Champions are your eyes and ears on the ground – reducing harm and improving performance, day in, day out, right on the frontline. Choose the right people for the role, and culture change rapidly becomes self-sustaining.
Yet there’s a dilemma, one we often come across consulting for Tribe.
It’s this: there just aren’t enough hours in the day for busy senior people, who oversee thousands of people (sometimes at multiple sites around the world), to find these champions.
On top of that, it simply isn’t possible to know everyone in a large organisation. Worse still, the best candidates for champions are often as busy as everyone else.
That’s why it’s often much easier to just appoint H&S people as champions. They’re obvious, easy to find, keen to be involved, plus they have the experience.
But there’s a fundamental drawback to relying solely on H&S people. Kate Morris, consultant at Tribe with a strong background in HR, explains.
“To make an influential champion, you need credibility, and a lot of that comes from their relationship with their peers.
“They’re the kind of people who when they stand up, people recognise them from their day-to-day work, so they’re more inclined to believe them, rather than someone from H&S who sits in a separate section of the company and doesn’t know their job.
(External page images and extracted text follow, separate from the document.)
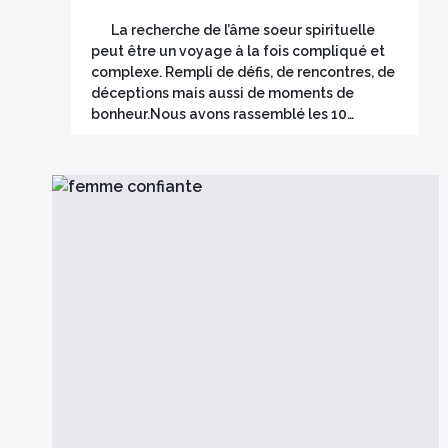
La recherche de l’âme soeur spirituelle
peut être un voyage à la fois compliqué et
complexe. Rempli de défis, de rencontres, de
déceptions mais aussi de moments de
bonheur.Nous avons rassemblé les 10…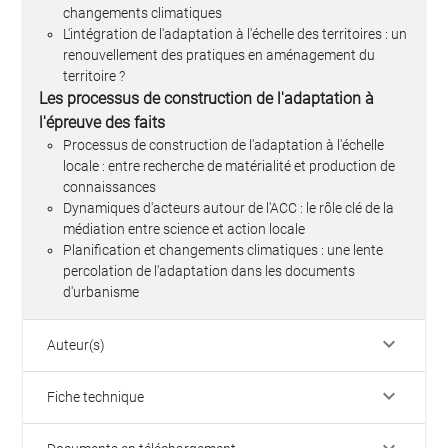
changements climatiques
L'intégration de l'adaptation à l'échelle des territoires : un
renouvellement des pratiques en aménagement du
territoire ?
Les processus de construction de l'adaptation à
l'épreuve des faits
Processus de construction de l'adaptation à l'échelle
locale : entre recherche de matérialité et production de
connaissances
Dynamiques d'acteurs autour de l'ACC : le rôle clé de la
médiation entre science et action locale
Planification et changements climatiques : une lente
percolation de l'adaptation dans les documents
d'urbanisme
keyboard_arrow_down
Auteur(s)
keyboard_arrow_down
Fiche technique
keyboard_arrow_down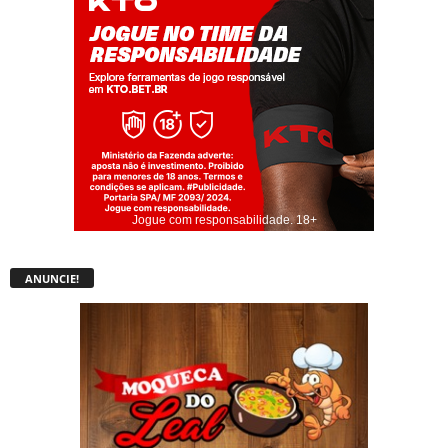
Jogue com responsabilidade. 18+
ANUNCIE!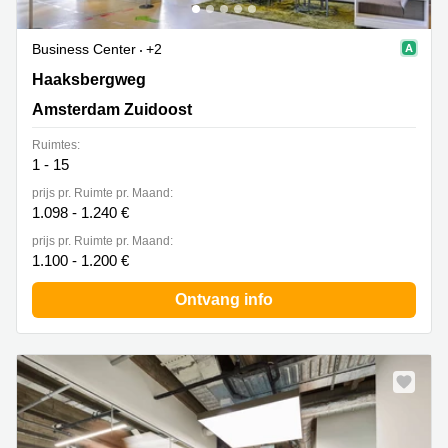
Business Center
+2
Haaksbergweg 75, Amsterdam Zuidoost
Haaksbergweg
Amsterdam Zuidoost
Ruimtes:
1 - 15
prijs pr. Ruimte pr. Maand:
1.098 - 1.240 €
prijs pr. Ruimte pr. Maand:
1.100 - 1.200 €
Ontvang info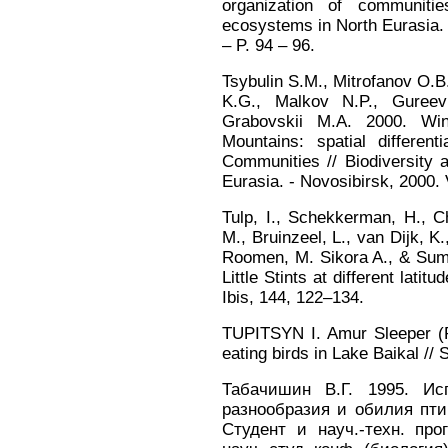
organization of communiti
ecosystems in North Eurasia. –
– P. 94 – 96.
Tsybulin S.M., Mitrofanov O.B
K.G., Malkov N.P., Gureev
Grabovskii M.A. 2000. Win
Mountains: spatial different
Communities // Biodiversity
Eurasia. - Novosibirsk, 2000. V
Tulp, I., Schekkerman, H., Ch
M., Bruinzeel, L., van Dijk, K
Roomen, M. Sikora A., & Sum
Little Stints at different lati
Ibis, 144, 122–134.
TUPITSYN I. Amur Sleeper (Pe
eating birds in Lake Baikal // S
Табачишин В.Г. 1995. Ис
разнообразия и обилия пти
Студент и науч.-техн. пр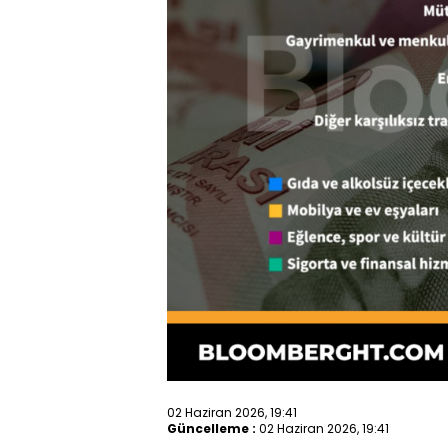
02 Haziran 2026, 19:41
Güncelleme :
02 Haziran 2026, 19:41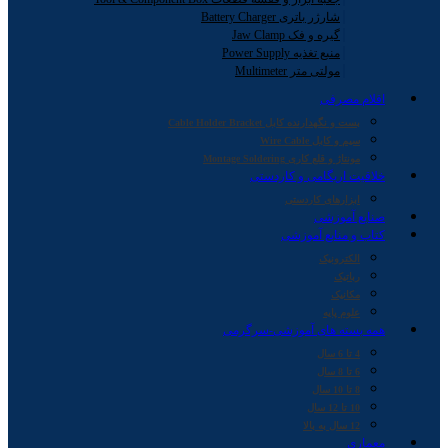
شارژر باتری Battery Charger
گیره و فک Jaw Clamp
منبع تغذیه Power Supply
مولتی متر Multimeter
اقلام مصرفی
بست و نگهدارنده کابل Cable Holder Bracket
سیم و کابل Wire Cable
مونتاژ و قلع کاری Montage Soldering
خلاقیت اریگامی و کاردستی
ابزارهای کاردستی
صنایع آموزشی
کتاب و منابع آموزشی
الکترونیک
رباتیک
مکانیک
علوم پایه
همه بسته های آموزشی-سرگرمی
4 تا 6 سال
6 تا 8 سال
8 تا 10 سال
10 تا 12 سال
12 سال به بالا
معماری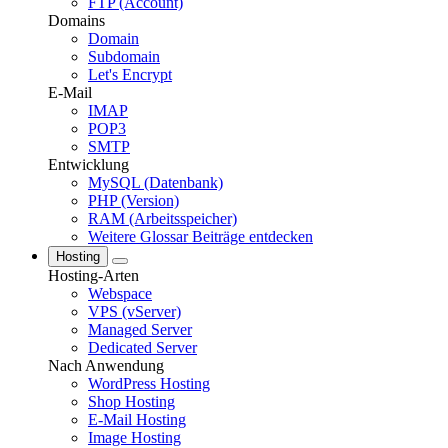
FTP (Account)
Domains
Domain
Subdomain
Let's Encrypt
E-Mail
IMAP
POP3
SMTP
Entwicklung
MySQL (Datenbank)
PHP (Version)
RAM (Arbeitsspeicher)
Weitere Glossar Beiträge entdecken
Hosting
Hosting-Arten
Webspace
VPS (vServer)
Managed Server
Dedicated Server
Nach Anwendung
WordPress Hosting
Shop Hosting
E-Mail Hosting
Image Hosting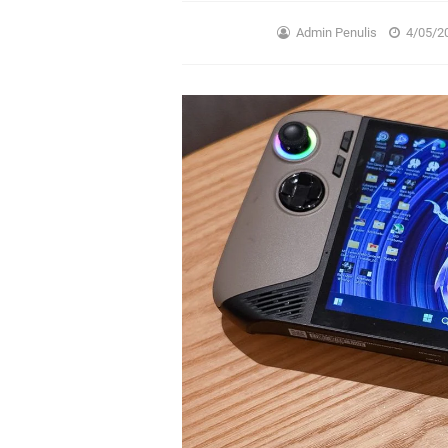
Admin Penulis
4/05/2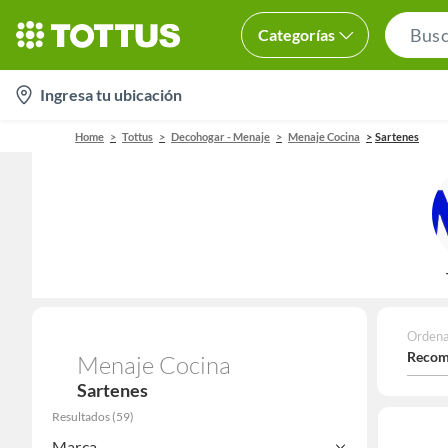
Categorías
location-
Ingresa tu ubicación
icon
Home
Tottus
Decohogar - Menaje
Menaje Cocina
Sartenes
Ordena
Recom
Menaje Cocina
Sartenes
Resultados
(
59
)
Marca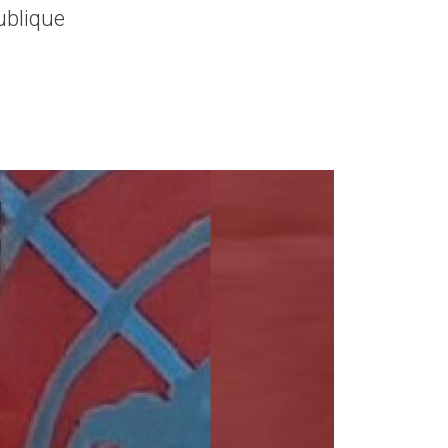
ublique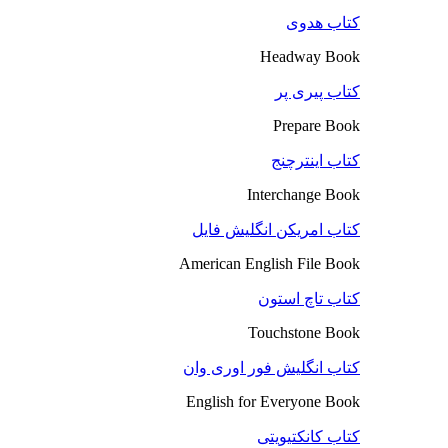
کتاب هدوی
Headway Book
کتاب پیری پر
Prepare Book
کتاب اینترچنج
Interchange Book
کتاب امریکن انگلیش فایل
American English File Book
کتاب تاچ استون
Touchstone Book
کتاب انگلیش فور اوری وان
English for Everyone Book
کتاب کانکتیویتی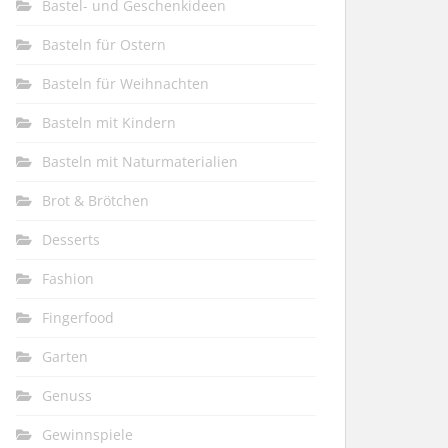
Bastel- und Geschenkideen
Basteln für Ostern
Basteln für Weihnachten
Basteln mit Kindern
Basteln mit Naturmaterialien
Brot & Brötchen
Desserts
Fashion
Fingerfood
Garten
Genuss
Gewinnspiele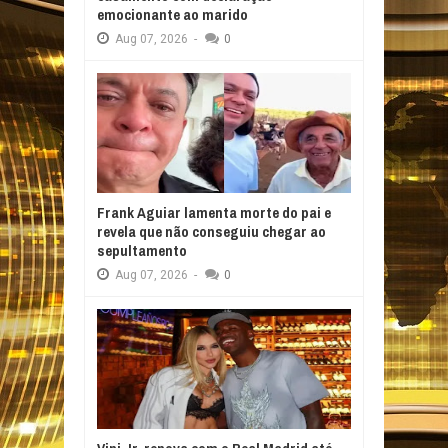
emocionante ao marido
Aug
07,
2026
-
0
Frank Aguiar lamenta morte do pai e
revela que não conseguiu chegar ao
sepultamento
Aug
07,
2026
-
0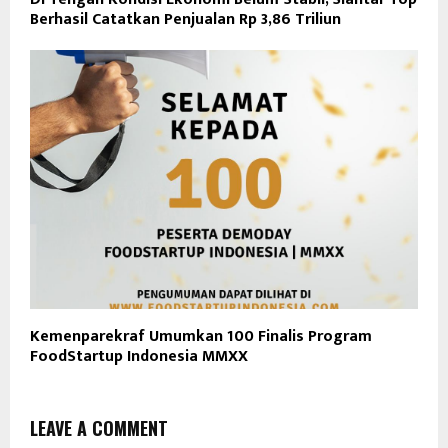
Berhasil Catatkan Penjualan Rp 3,86 Triliun
Kemenparekraf Umumkan 100 Finalis Program
FoodStartup Indonesia MMXX
LEAVE A COMMENT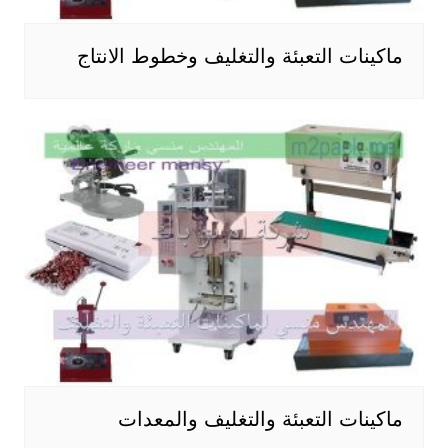
ماكينات التعبئة والتغليف وخطوط الانتاج
ماكينات التعبئة والتغليف والمعدات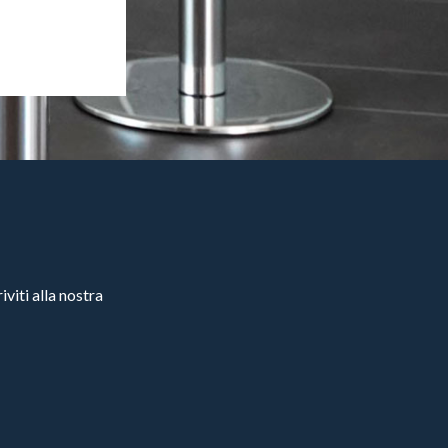
viti alla nostra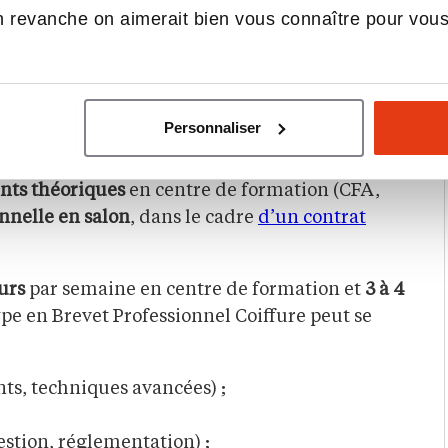
 revanche on aimerait bien vous connaître pour vou
 niveau national par un
référentiel précis
. Il
tion client, management et gestion
 professionnalisante, avec une place centrale
Personnaliser
ion
ts théoriques
en centre de formation (CFA,
onnelle en salon
, dans le cadre
d’un contrat
ours
par semaine en centre de formation et
3 à 4
pe en Brevet Professionnel Coiffure peut se
nts, techniques avancées) ;
estion, réglementation) ;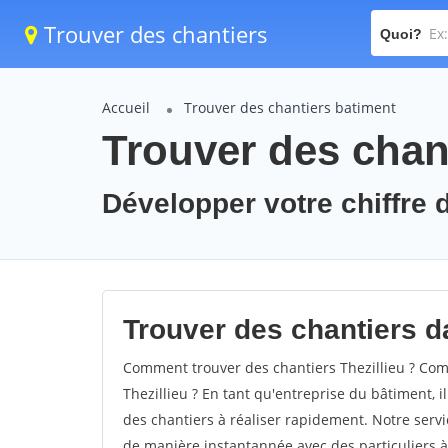
Trouver des chantiers
Quoi?
Accueil
Trouver des chantiers batiment
Trouver des chant
Développer votre chiffre d'
Trouver des chantiers dan
Comment trouver des chantiers Thezillieu ? Comm
Thezillieu ? En tant qu'entreprise du bâtiment, il
des chantiers à réaliser rapidement. Notre servi
de manière instantannée avec des particuliers à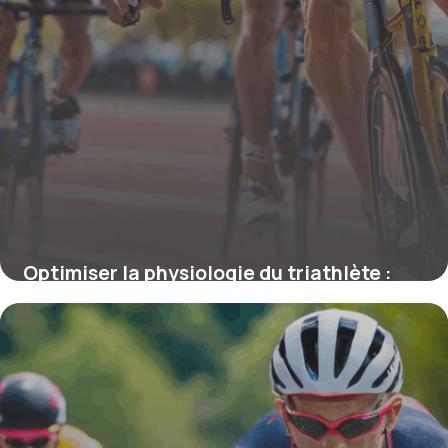
Optimiser la physiologie du triathlète :
comprendre les leviers de la performance
4 juillet 2025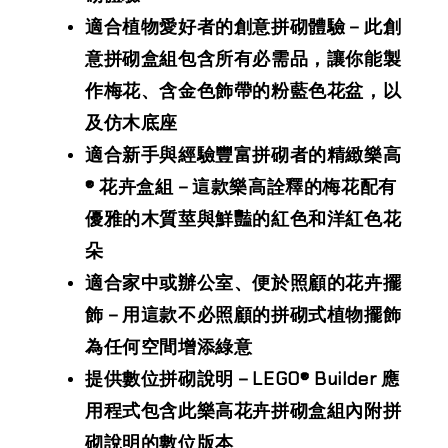
適合植物愛好者的創意拼砌體驗－此創
意拼砌盒組包含所有必需品，讓你能製
作梅花、含金色飾帶的粉藍色花盆，以
及仿木底座
適合新手與經驗豐富拼砌者的精緻樂高
® 花卉盒組－這款樂高詮釋的梅花配有
優雅的木質莖與鮮豔的紅色和洋紅色花
朵
適合家中或辦公室、便於照顧的花卉擺
飾－用這款不必照顧的拼砌式植物擺飾
為任何空間增添綠意
提供數位拼砌說明－LEGO® Builder 應
用程式包含此樂高花卉拼砌盒組內附拼
砌說明的數位版本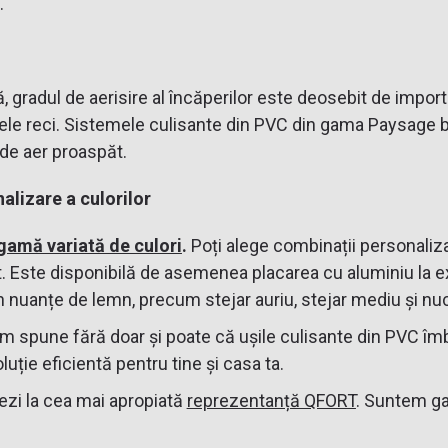
.
ță, gradul de aerisire al încăperilor este deosebit de impor
n cele reci. Sistemele culisante din PVC din gama Paysage b
 de aer proaspăt.
alizare a culorilor
gamă variată de culori
.
Poți alege combinații personalizat
. Este disponibilă de asemenea placarea cu aluminiu la ex
n nuanțe de lemn, precum stejar auriu, stejar mediu și nu
 spune fără doar și poate că ușile culisante din PVC îmb
luție eficientă pentru tine și casa ta.
tezi la cea mai apropiată
reprezentanță QFORT
. Suntem gat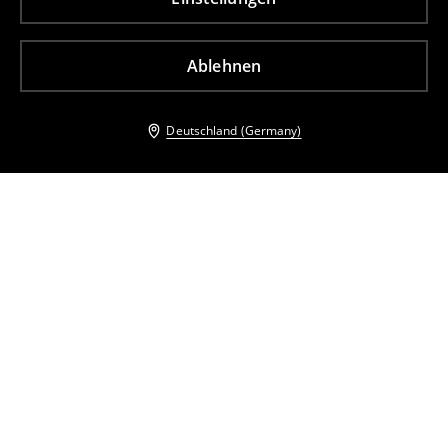
Ablehnen
Deutschland (Germany)
Andere Kunden entschieden sich ebenfalls für
Wide leg trousers
Wide leg trousers
27
,
99
EUR
37,99
EUR
22
,
99
EUR
37,99
EUR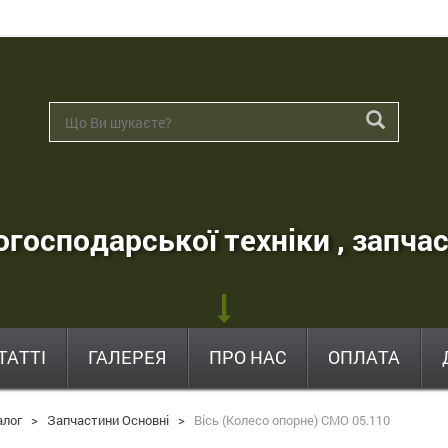
господарської техніки , запчас
ТАТТІ
ГАЛЕРЕЯ
ПРО НАС
ОПЛАТА
алог
>
Запчастини Основні
>
Вісь (Колесо опорне) СМО 05.110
“The best champions are often in the early stages of their career, genuine, passionate about safety. The basic qualities of a good champion you can’t really teach. The secret is identifying those people, tapping them on the shoulder and saying ‘I think you’ll make a great safety champion.’
“Their response will often be ‘no, not me! I couldn’t do that’ – but that’s actually a strong indicator. To be a good champion you don’t need to be a technical safety expert, just someone who genuinely cares about people, quality and doing the right thing.
“They needn’t be senior either, in fact sometimes it’s actually better that they’re not. Talk to your operational leaders, they’ll know who the candidates are. They’re the engineers, supervisors and strong team players. They work with the people on the ground, day in, day out.
“It’s a fact that people buy from people who are just like them. When you buy a new TV you’re more likely to ask what a friend recommends than a salesman. People are more likely to be influenced by a peer rather than a ‘well they would say that wouldn’t they’ safety person.”
“With a bit of flattery – tell them about the skills you’ll train them in, the confidence that gives them. Tell them ‘ you can make a difference, you have the power to stop people being hurt. You can get our company where it needs to be.’
“Then you empower them. You’re not turning them into a champion, you’re helping them be the champion they already are. Tribe helps businesses put their champions through a programme that puts everything into context. We assemble a team of potential champions from across the business, then, over a few days, give them the communication skills and tools to make it easy for them to approach people, use sticky messages and tell stories. That’s where the confidence to turn your culture around comes from.
“Then you set them loose, you give them the power to try things out on their own terms. In a way, you’re actually unleashing untapped potential in your workforce. That visibility sends out a message that you recognise talent, that everyone can have an influence on the fortunes of the organisation.
“With even a handful of your workforce acting as champions and influencing their peers, before long the good behaviours and attitudes become viral. You only have influence a couple of people, who go on to influence a few more people, and before you know it you have a movement.”
“Being a champion is a bit of extra work, and that can put some people off – especially operational managers, who get a bit nervous about you taking their people away. But you have to remember that aside from the training, it’s only the odd presentation – their majority of their role as a champion happens while they’re doing their day-to-day work.
“Most important is the kind of conversations they have and their effect. It’s not ‘stop your job and do this’ it’s ‘do what you do anyway, but here’s how to do it even better.’
“Done properly, appointing someone as a champion is just acknowledging what they already do – directing their passion, giving them the skills to do more of it, so they have an even stronger influence.
“You could even make recruiting champions fun. Host a talent-show style nomination and voting campaign to get people involved, so they’re more likely to accept their appointed champion, who feels recognised and accountable to their peers. That way, if you’re too busy, you can crowdsource the process and make it more scalable.”